The art style, taken from the novel, is sleek, with soft edges and a vintage feel. It perfectly reflects the story’s structure and tone. The movie is directed by Sam Liu, who’s also a big name in animation and was behind other great DC animated movies such as Justice League: Crisis on Two Earths and Superman/Batman: Public Enemies. It’s the shortest entry on the list but it’s good that no one tried to add anything to Miller’s perfect script, as Liu did do this with his adaptation of The Killing Joke to disastrous effect. It’s a quietly confident story that’s subtle, nuanced and realistic.
2- Under the Red Hood
If the previous entry was the start of Batman’s career, this movie represents the middle. Under the Red Hood explores the deep and complex relationship the Bat has with his sidekicks, the first two Robins. With a powerful opening that shows how the second, Jason Todd, is brutally murdered at the hands of The Joker, the story raises questions as to whether the he was right to bring junior partners into the world of crime fighting. It explores the consequences of such a decision and also shows the tentative partnership Batman still has with the first Robin, Dick Grayson. The story is sophisticated in its themes and is based on the graphic novel Under the Hood by Judd Winick and Doug Mahnke, although the movie goes in its own direction.
The original event it’s based on is a story arc from ‘88 called Death in the Family and it’s appropriate as the movie deals with father-son dynamics in a genuine way. This movie is by Brandon Vietti, who directed many episodes over four series of the excellent The Batman TV show, as well as Superman/Doomsday. It also has the most impressive voice cast of any of these entries, which includes Bruce Greenwood as the Bat, Jensen Ackles as Todd, John DiMaggio as Joker, Neil Patrick Harris as Grayson and Jason Isaacs as Ra’s al Ghul. The movie has genuinely funny moments of black comedy, as well as deeply touching moments and is highly rewatchable.
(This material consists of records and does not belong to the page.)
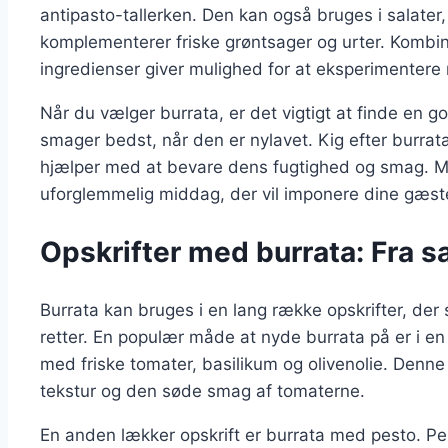
antipasto-tallerken. Den kan også bruges i salate
komplementerer friske grøntsager og urter. Kombin
ingredienser giver mulighed for at eksperimentere
Når du vælger burrata, er det vigtigt at finde en go
smager bedst, når den er nylavet. Kig efter burrata
hjælper med at bevare dens fugtighed og smag. M
uforglemmelig middag, der vil imponere dine gæst
Opskrifter med burrata: Fra sa
Burrata kan bruges i en lang række opskrifter, der
retter. En populær måde at nyde burrata på er i e
med friske tomater, basilikum og olivenolie. Den
tekstur og den søde smag af tomaterne.
En anden lækker opskrift er burrata med pesto. P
1- The Dark Knight Returns
The last entry on my list suitably covers the end of Batman’s career and it’s a beauty. Based on another staple graphic novel of the same name by Frank Miller, the savvy source material is like mainlining pure heroin for fans and it single-handedly changed comic book culture. It marked the end of the Bronze Age with its bright colours and cartoon-like style and ushered in the Dark/Modern Age of comics with its more abstract, gritty realism that would become the standard for all superheroes moving forward, right up to the present day. In other words, it’s the most important graphic novel ever and one of the best. The movie, again directed by Jay Olivia, is what Batman v Superman should have been and is a faithful adaptation; to tamper with such a masterpiece would be blasphemy, and it contains more of Miller’s amazing dialogue:
“You try to hold me back but you’re weak. You know it in your soul. You’re nothing but a hollow shell. A rusty trap. The time has come…”
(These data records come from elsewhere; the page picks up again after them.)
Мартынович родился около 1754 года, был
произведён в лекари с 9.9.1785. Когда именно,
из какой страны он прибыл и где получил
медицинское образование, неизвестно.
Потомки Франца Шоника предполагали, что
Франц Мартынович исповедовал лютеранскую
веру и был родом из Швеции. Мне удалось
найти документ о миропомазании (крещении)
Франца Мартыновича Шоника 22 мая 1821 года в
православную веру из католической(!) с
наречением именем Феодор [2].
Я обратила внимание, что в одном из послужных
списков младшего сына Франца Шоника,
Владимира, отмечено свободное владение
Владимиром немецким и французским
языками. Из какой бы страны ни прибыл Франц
The story’s split into two parts, however the second is the main event, as it provides an end to Batman’s historic rivalry with The Joker, as well as his ultimate showdown with Superman; but it couldn’t exist without the first, so it’s best to view it as a whole if possible (it was released this way later). The narrative highlights the importance of Batman by showing a city in chaos and depravity without him. The fact that it needs him to come out of retirement to clean it up shows how he makes a difference and he’s the only man for the job. It tells you why he has to be Batman and the way it illustrates his way back to crime-fighting is epic and compelling, so much so that this two-part animated movie sits up there alongside the best live-action offerings. It’s a must-see for any fan.
With the rise of animation over the years, there are so many more films to enjoy once you realise they’re just as relevant as live-action in their own way. By not having to rely on huge budgets, they’re not limited by anything in their scope except imagination. This is reflected in the growing popularity of anime and CGI animation over the years. If you adjust your perspective this way, you can enjoy more great Batman stories as well as ones from other superheroes and not have to wait years for the next adventure.